The obvious $6 million-dollar (the sum Government paid Neal and Massy for the Almond brand) questions must therefore be, how can Government speculate that Almond would have value at other Barbadian properties and not recognise that its worth has already been proven at the Heywoods site from which its reputation sprang? The enduring drawing power of Heywoods has, according to Weatherhead, been further demonstrated by the “shockingly” strong response of tour operators and former guests that since January 2014 earned it 80-90 percent occupancy, without the promotional and sales involvement of major tour operators.
Government’s obsession with Stewart and Heywoods becomes even more astounding when it is remembered that the Jamaican hotel magnate already has a presence in Barbados in the form of its premier Sandals brand that has been attached to the former Couples property he bought from Neal and Massy, and which also once carried the Almond label.
Could it be that the Jamaican organisation is grabbing at the chance to use a highly regarded location like Heywoods and the long established overall upmarket reputation of Barbados as a tourism destination, to add value to its much lesser known and regarded Beaches brand, by taking advantage of a compliant government anxious to stimulate a local tourism industry struggling for the past several years?
In the absence of suitable offers, Government cannot be faulted for its activist role in buying the St Peter property to safeguard it for the public, given the quality and rarity of the locale on our northwest shores.
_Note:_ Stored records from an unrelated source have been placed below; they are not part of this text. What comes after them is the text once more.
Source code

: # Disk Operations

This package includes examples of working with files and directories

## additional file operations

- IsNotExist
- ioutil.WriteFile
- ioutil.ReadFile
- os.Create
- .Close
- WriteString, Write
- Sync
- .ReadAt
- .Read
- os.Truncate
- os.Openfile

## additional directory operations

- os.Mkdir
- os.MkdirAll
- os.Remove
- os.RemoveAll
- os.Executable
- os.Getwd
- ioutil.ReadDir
But what must be seriously questioned is the rush to place it in Stewart’s grasp, having paid Neal and Massy US$53 million for it and while negotiating a $600 million Chinese loan for its demolition and rebuilding, without the Jamaican investing in the project, but benefiting from 40 years of stupendous concessions, unlike what any other hotelier has previously enjoyed.
Barbadians are on a number of grounds now questioning whether Government still needs to proceed with the original Stewart proposal for Heywoods. For Sealy has admitted that their MOU is non-binding, therefore basically making it nothing more than a proposal; and Weatherhead having demonstrated success with the present temporary Almond operation and based on his practical experience, sees not demolition but refurbishment of existing sound structures, infrastructure and amenities that would be less costly with a staggering national debt.
Weatherhead, who had been invited to provide short-term management for Almond, has announced his determination to provide Government with a proposal for both retaining Heywoods as Almond and through a competitive process to keep it a Barbadian venture.
Glyne Murray is a retired diplomat, Cabinet minister and journalist.